*TASK STATEMENT:*
Please transcribe the data below exactly. Leave the pictures out.

━━━━━ RECORDS TO USE

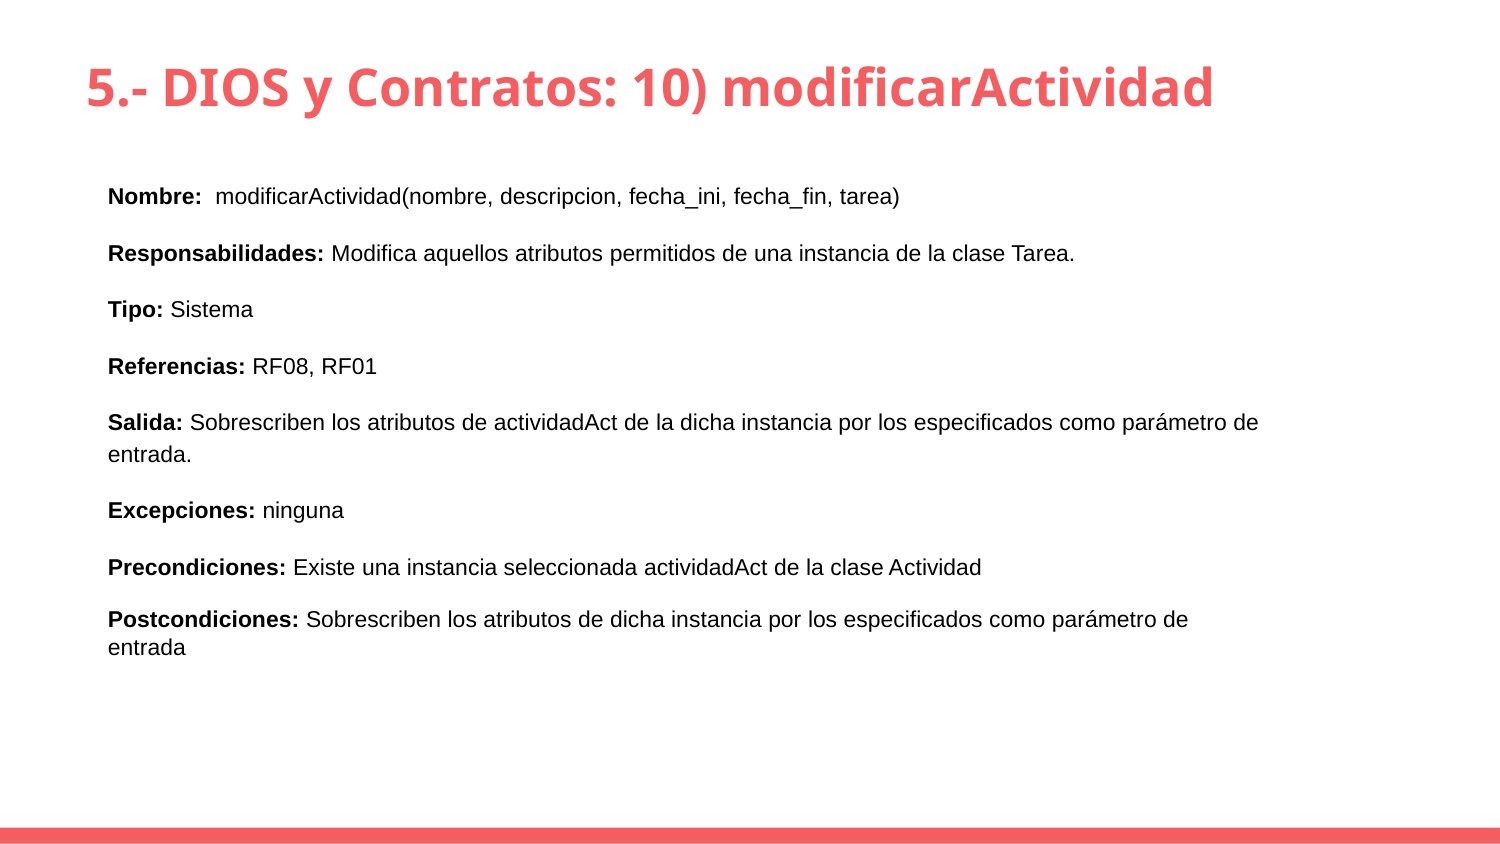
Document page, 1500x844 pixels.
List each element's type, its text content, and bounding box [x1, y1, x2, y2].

title 5.- DIOS y Contratos: 10) modificarActividad [71, 38, 1429, 142]
text_box Nombre: modificarActividad(nombre, descripcion, fecha_ini, fecha_fin, tarea) Responsabilidades: Modifica aquellos atributos permitidos de una instancia de la clase Tarea. Tipo: Sistema Referencias: RF08, RF01 Salida: Sobrescriben los atributos de actividadAct de la dicha instancia por los especificados como parámetro de entrada. Excepciones: ninguna Precondiciones: Existe una instancia seleccionada actividadAct de la clase Actividad Postcondiciones: Sobrescriben los atributos de dicha instancia por los especificados como parámetro de entrada [92, 162, 1280, 675]
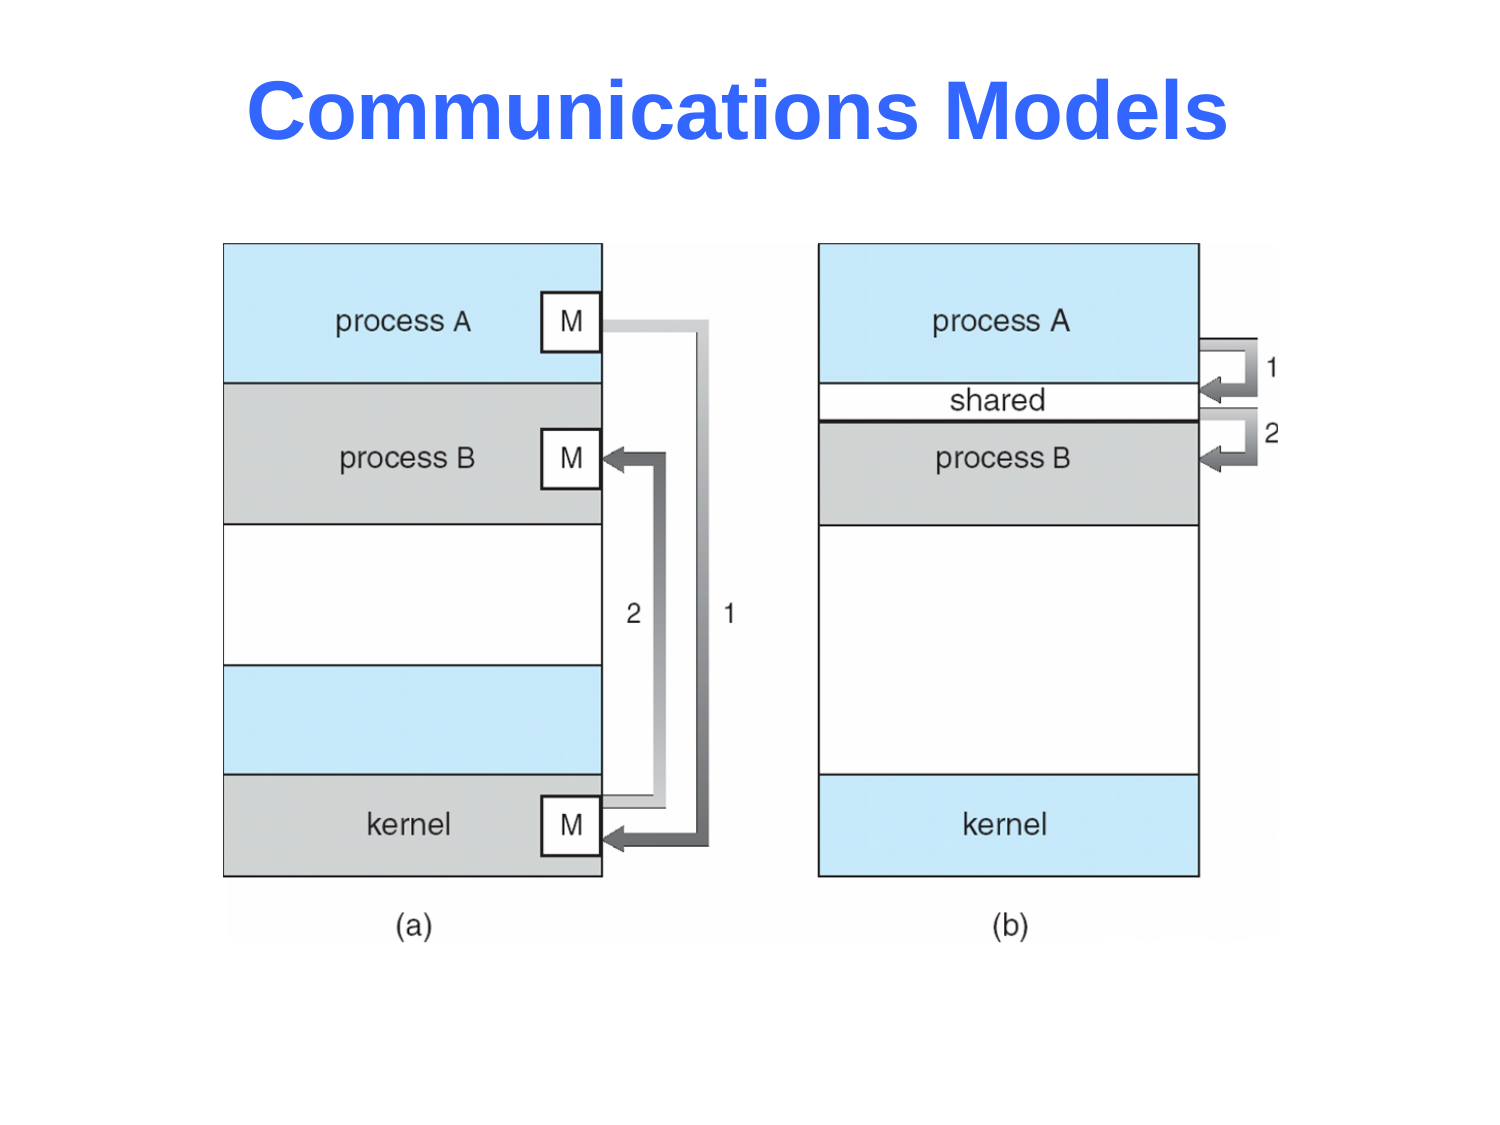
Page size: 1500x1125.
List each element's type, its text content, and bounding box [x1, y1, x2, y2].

picture [223, 239, 1283, 944]
title Communications Models [75, 45, 1425, 164]
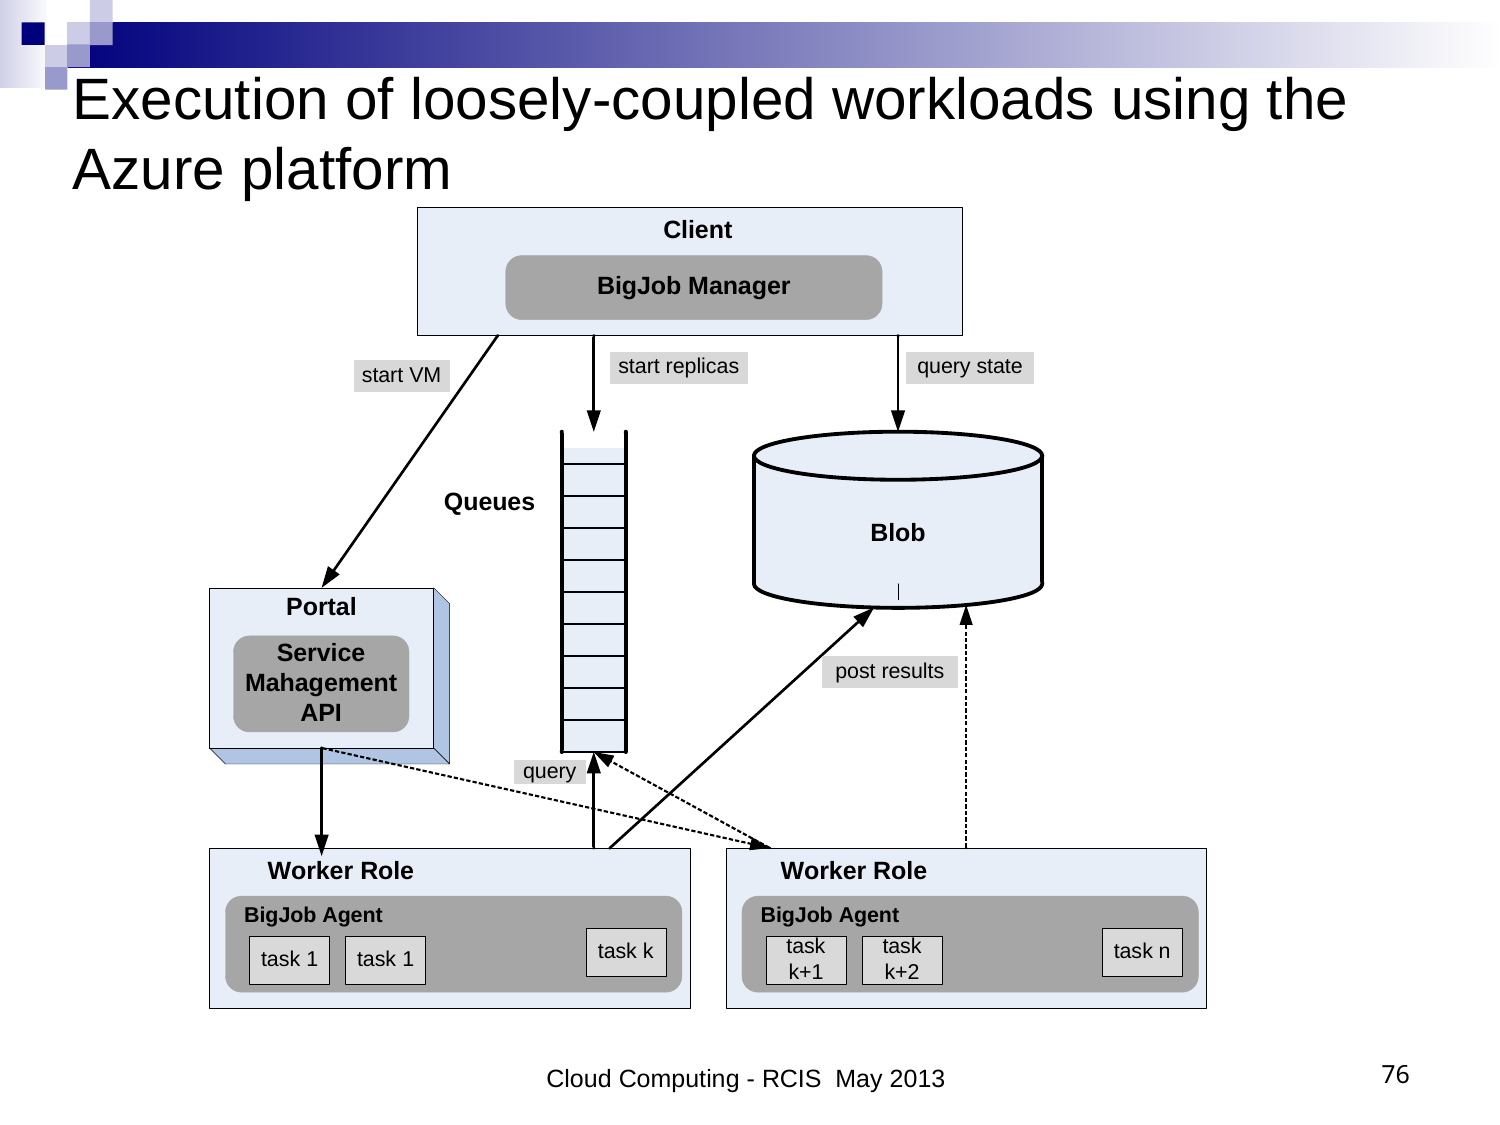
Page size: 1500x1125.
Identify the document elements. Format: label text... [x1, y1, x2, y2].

━━━━━━━━━━

*RESPONSE FOR THIS EXERCISE:*
Document page, 1500x844 pixels.
List each element's type, its text content, and bounding box [x1, y1, x2, y2].

title 5.- DIOS y Contratos: 10) modificarActividad [71, 38, 1429, 142]
text_box Nombre: modificarActividad(nombre, descripcion, fecha_ini, fecha_fin, tarea) Responsabilidades: Modifica aquellos atributos permitidos de una instancia de la clase Tarea. Tipo: Sistema Referencias: RF08, RF01 Salida: Sobrescriben los atributos de actividadAct de la dicha instancia por los especificados como parámetro de entrada. Excepciones: ninguna Precondiciones: Existe una instancia seleccionada actividadAct de la clase Actividad Postcondiciones: Sobrescriben los atributos de dicha instancia por los especificados como parámetro de entrada [92, 162, 1280, 675]
Page size: 1500x1125.
List each element's type, its text content, and bounding box [x1, y1, x2, y2].

picture [223, 239, 1283, 944]
title Communications Models [75, 45, 1425, 164]
Page size: 1500x1125.
Identify the document elements. Format: label text... [x1, y1, x2, y2].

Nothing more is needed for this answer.